Hey, what’s going on guys. Brandon Gentile here, Mitten Made Properties. We have your July, 2022. Say that 10 times fast Oakland County, real estate market update. Let’s jump right into this. I always preface with three things or excuse me, two things. We have three years of data. Cause the trend is your friend. We wanna be able to see the, all of it in comparison to each other because it wouldn’t make sense. We just said, one year we need something to compare against. And then we have the month in arrears because the data is done. The month is over. It’s hot off the press. Ready to go. So let’s jump right into this.
Days on market
Days on market is DOM 42 days on market two years ago, 20 last year, and then 17 this year. So again, in Oakland County, we’re seeing a decrease again in days on market, this past July.
Active number of homes in the market
Active number of homes. This is a one day data sample. So at the day the data was taken. How many homes were on the market? 4,370 two years ago, 3,086 last year. And again, last year, last year was very tight. And again, last couple of months, we haven’t done the market updates because the data the MLS technology boards have been converging and transitioning and the data’s been really off. So, it’s getting better. We still have two really wonky data points. These two here, 52,000 homes on the market. So that’s probably the number for all of Michigan. Maybe. Probably not even actually probably all of Michigan combined. So again, not right. Bear with us there.
Month of inventory
Months of inventory, MOI, and at the rate, the data is at the rate homes are selling. How long would it take to sell every last home, if no new homes at the market? That’s what MOI stands for months of inventory, just like a ratio to see where we’re at in the market. Just to give you context. One to three months is a seller’s market mean there’s not a lot of inventory. Like right now, four to six is a balanced market. And seven plus is a buyer’s market mean there’s a ton of inventory and not a lot of buyers. So 1.68, two years ago, 1.45 last year and again, 30 this year. So again, bear with us, sir.
New homes in the market
New, this is the number of new listings, actual new listings that came on the market. 3,732, two years ago, 3,381 last year and then 3,074. So again, across the board in Southeast Michigan, we’re seeing a contraction again, I feel like a broken record for years now saying there’s a contraction in the housing supply. Again there, this is what leads to prices continually going up when there’s contraction the supply. Yes, they have demand distraction going on. They’re trying to curb the amount of buyers out there which is happening. But again, there’s less and less homes in the market. Every single month. We still have a lot to go. I guess you get zero home in the market. So we still have ways to go. But I mean, just a reminder a couple years ago, this was 5,000, 6000, 7000, 8,000 homes in the market. And, and now go back and watch all of our other videos. This is insanity what’s happening right now. So just goes to show you why these prices have been really steadily increasing over the years and going to that.
Price per square foot
Price per square foot. This is you taking your square footage, multiplying it by this number. It’s gonna give you approximately what your home is worth. But again, if you want an actual evaluation, you have to have someone on our team, an appraiser, someone actually come value your specific property, $144 a square foot two years ago, $171 last year and then a $181 a square foot this year. So again, the trend is the important thing here to see again, equities increasing lower inventory equities going up, the prices are going up.
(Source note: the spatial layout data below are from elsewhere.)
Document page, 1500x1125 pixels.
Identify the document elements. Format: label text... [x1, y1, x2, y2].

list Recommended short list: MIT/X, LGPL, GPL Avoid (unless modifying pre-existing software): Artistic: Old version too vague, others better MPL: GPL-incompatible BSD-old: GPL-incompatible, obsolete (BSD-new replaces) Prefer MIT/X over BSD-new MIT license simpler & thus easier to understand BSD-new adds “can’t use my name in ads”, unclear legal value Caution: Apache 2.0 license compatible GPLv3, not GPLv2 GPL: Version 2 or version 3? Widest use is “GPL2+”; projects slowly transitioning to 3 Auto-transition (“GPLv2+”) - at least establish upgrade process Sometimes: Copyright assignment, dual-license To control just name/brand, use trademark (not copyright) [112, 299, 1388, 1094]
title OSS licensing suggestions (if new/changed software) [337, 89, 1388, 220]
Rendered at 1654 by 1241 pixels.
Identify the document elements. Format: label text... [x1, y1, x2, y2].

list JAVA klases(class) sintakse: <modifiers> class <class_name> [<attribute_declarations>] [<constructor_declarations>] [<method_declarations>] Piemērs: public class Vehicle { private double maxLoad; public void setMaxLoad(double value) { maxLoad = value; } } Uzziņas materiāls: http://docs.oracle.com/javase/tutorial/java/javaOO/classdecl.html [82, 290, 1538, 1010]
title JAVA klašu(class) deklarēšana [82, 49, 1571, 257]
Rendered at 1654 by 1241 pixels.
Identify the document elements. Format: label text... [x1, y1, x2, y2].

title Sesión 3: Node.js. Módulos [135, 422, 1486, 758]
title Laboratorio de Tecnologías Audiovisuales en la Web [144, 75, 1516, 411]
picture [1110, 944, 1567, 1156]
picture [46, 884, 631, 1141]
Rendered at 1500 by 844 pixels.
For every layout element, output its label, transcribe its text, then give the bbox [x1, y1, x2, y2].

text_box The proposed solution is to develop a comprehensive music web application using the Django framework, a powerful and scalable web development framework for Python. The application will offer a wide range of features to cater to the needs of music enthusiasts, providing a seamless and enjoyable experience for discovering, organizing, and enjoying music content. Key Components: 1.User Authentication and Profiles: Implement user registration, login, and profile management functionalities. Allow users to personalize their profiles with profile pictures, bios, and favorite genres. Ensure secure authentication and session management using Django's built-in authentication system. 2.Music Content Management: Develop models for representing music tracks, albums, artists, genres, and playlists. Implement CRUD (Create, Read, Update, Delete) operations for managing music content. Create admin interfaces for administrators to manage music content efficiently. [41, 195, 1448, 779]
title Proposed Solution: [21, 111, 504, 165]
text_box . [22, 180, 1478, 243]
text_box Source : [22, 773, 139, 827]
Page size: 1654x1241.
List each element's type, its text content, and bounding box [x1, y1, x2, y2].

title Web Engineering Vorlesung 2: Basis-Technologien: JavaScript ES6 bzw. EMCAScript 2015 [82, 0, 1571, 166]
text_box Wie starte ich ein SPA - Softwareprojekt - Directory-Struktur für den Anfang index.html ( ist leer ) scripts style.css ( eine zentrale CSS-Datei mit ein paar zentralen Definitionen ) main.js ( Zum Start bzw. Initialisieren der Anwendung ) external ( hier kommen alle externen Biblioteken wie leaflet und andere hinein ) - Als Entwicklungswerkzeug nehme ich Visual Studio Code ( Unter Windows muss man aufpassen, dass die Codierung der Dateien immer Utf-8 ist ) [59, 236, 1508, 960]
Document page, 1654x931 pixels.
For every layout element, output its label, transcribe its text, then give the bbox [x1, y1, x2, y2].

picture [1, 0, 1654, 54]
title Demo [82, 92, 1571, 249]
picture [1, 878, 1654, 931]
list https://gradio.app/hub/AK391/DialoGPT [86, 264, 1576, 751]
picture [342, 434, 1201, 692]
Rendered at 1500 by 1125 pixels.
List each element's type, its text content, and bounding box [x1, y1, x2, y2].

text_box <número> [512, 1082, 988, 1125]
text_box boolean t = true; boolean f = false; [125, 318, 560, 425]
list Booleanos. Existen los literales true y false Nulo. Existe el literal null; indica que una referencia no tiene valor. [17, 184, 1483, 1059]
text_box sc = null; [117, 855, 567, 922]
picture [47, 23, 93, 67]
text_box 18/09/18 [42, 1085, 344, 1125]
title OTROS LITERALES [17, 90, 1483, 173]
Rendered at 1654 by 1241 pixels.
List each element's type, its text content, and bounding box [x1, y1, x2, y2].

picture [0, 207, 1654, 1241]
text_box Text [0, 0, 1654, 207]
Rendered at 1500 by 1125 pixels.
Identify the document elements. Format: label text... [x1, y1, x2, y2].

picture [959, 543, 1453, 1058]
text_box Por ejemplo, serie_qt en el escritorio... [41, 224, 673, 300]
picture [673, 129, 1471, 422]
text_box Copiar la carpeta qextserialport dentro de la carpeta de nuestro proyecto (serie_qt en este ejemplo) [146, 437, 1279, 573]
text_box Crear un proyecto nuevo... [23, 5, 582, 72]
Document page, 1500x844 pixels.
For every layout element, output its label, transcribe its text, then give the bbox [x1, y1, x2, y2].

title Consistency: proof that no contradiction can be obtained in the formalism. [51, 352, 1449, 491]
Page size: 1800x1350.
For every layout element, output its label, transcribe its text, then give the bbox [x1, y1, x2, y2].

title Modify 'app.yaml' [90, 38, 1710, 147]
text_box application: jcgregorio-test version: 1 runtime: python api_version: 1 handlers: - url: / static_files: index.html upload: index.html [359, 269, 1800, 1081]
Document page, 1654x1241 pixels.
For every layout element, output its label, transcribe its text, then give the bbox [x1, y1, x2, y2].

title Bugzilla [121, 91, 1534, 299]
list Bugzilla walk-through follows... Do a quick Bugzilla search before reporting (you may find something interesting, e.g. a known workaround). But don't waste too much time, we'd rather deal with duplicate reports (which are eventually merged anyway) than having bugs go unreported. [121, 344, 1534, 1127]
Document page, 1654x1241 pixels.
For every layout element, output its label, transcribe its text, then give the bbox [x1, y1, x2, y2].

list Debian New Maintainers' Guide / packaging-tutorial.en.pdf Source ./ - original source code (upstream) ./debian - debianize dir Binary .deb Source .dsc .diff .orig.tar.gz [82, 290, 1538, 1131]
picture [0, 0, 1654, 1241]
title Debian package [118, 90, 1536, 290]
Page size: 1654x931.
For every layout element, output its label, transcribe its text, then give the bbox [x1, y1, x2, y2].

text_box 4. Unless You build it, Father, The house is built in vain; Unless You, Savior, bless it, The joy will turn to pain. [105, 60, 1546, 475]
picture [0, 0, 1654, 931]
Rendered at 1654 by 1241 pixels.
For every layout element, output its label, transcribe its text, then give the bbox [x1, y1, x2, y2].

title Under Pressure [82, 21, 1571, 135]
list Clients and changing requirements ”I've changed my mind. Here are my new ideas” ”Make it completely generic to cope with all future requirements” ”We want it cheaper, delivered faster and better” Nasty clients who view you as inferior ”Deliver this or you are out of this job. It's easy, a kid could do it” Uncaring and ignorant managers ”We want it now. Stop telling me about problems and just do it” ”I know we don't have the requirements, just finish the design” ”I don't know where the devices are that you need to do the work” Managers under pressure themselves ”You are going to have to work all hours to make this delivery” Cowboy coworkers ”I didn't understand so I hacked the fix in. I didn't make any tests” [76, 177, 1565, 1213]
Sold number of homes. This is two parties, buyer and seller are sitting at a closing table, consummating, a transaction 2,608 two years ago, 2,129 last year and then 1,749 this year. So again, we are seeing contraction, contraction, contraction, just insane, insane times right now. So that’s really squeezing the market. That means there’s real estate, professionals, there’s realtors, there’s investors, really hurting, going out of business. That means there’s buyers and sellers not doing things.
You know, we’re, we’re almost half of what we were just two years ago. So again, this is this, you know, I just saw an article 51% of all small businesses say they’re afraid they won’t be able to make their payment next month you rent just their expense payments. We’re we’re in some really tricky times, we’re gonna continue providing you the data you need to make the best decisions for you and your family.
If you have any questions, comments, concerns, please put them in here. We are all in this together. This is a very trying time. And it’s gonna be, I think, in the next 16, 18 months gonna be incredible crisis, whether it’s food shortages and all kinds of things going on, but it can be the best opportunity for all of us that are prepared for anyone that’s prepared. So we appreciate you, your time. Your energy is the most important asset we have and we look forward to seeing you on the next video.